Lung tumorspheres had increased expression of EPCAM1, CD44, ALDH1A1 and CDKN1A (p = 0.028, p = 0.021, p = 0.043 and p = 0.021, respectively) when compared to their paired-adherent cells. Regarding the expression of Notch-pathway genes, NOTCH1 and NOTCH2 showed higher expression in tumorspheres (p = 0.028 and p = 0.038, respectively) and NOTCH3 also showed the same tendency. We found higher expression levels of CTNBB1 (Wnt pathway) (p = 0.008) in lungspheres whereas the activator of the non-canonical Wnt pathway, WNT5A, tended to be less expressed in spheroids compared to adherent culture cells. Our results show that SMO was underexpressed (p = 0.028) in tumorspheres, whereas no significant differences were found in other analyzed genes.

Conclusions

Lung spheroids from cancer cell lines and primary tumors showed increased levels of CSC-markers. Genes related to Notch and Wnt were found to be more expressed in tumorspheres, suggesting that these pathways as interesting lung-CSC targets.
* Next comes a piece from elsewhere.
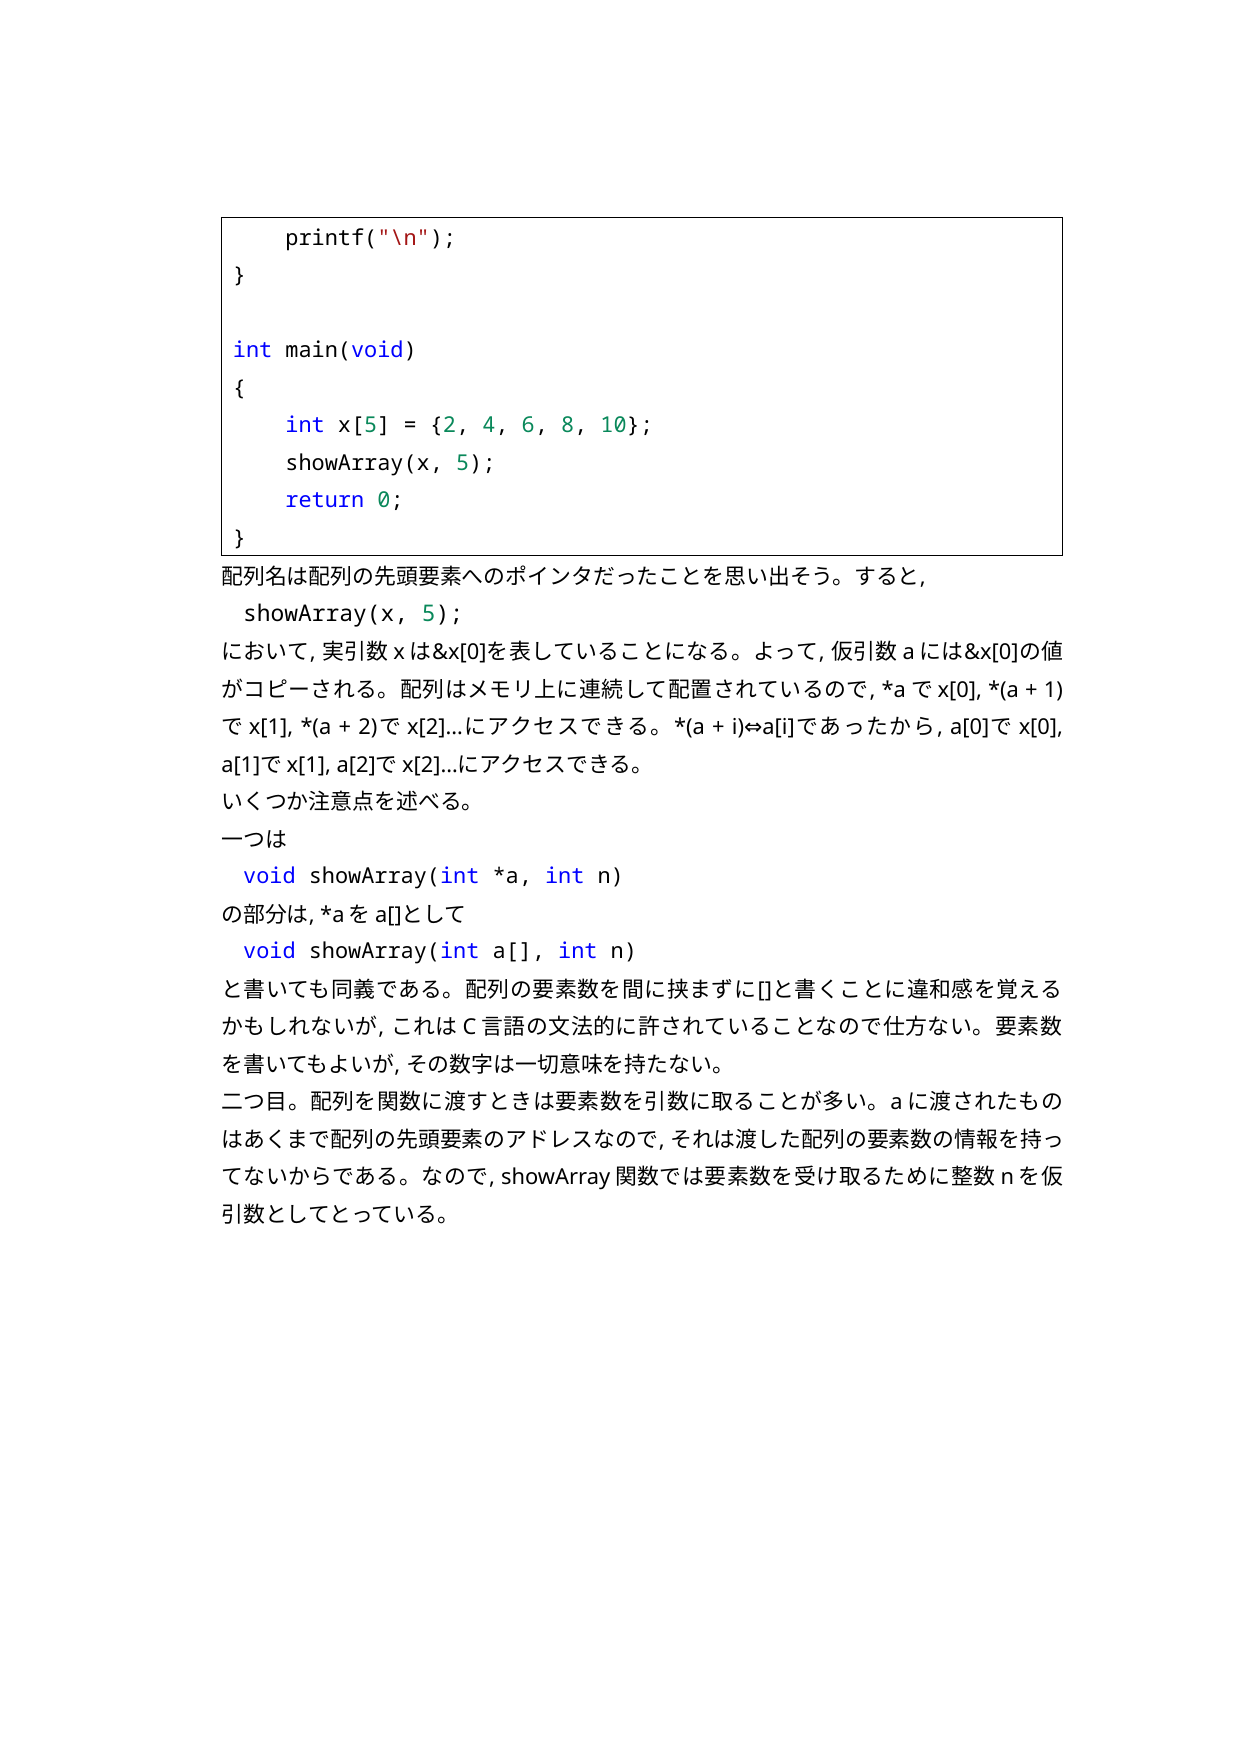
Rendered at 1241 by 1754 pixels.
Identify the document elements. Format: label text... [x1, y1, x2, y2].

text 二つ目。配列を関数に渡すときは要素数を引数に取ることが多い。aに渡されたものはあくまで配列の先頭要素のアドレスなので, それは渡した配列の要素数の情報を持ってないからである。なので, showArray関数では要素数を受け取るために整数nを仮引数としてとっている。 [221, 1081, 1063, 1231]
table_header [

Clinical trial identification

Legal entity responsible for the study

Fundación para la Investigación del Hospital General Universitario de Valencia

Funding

Supported partly by grants RD12/0036/0025 from RTICC, and PI12–02838/ PI15–0753 from ISCIII

Disclosure

All authors have declared no conflicts of interest.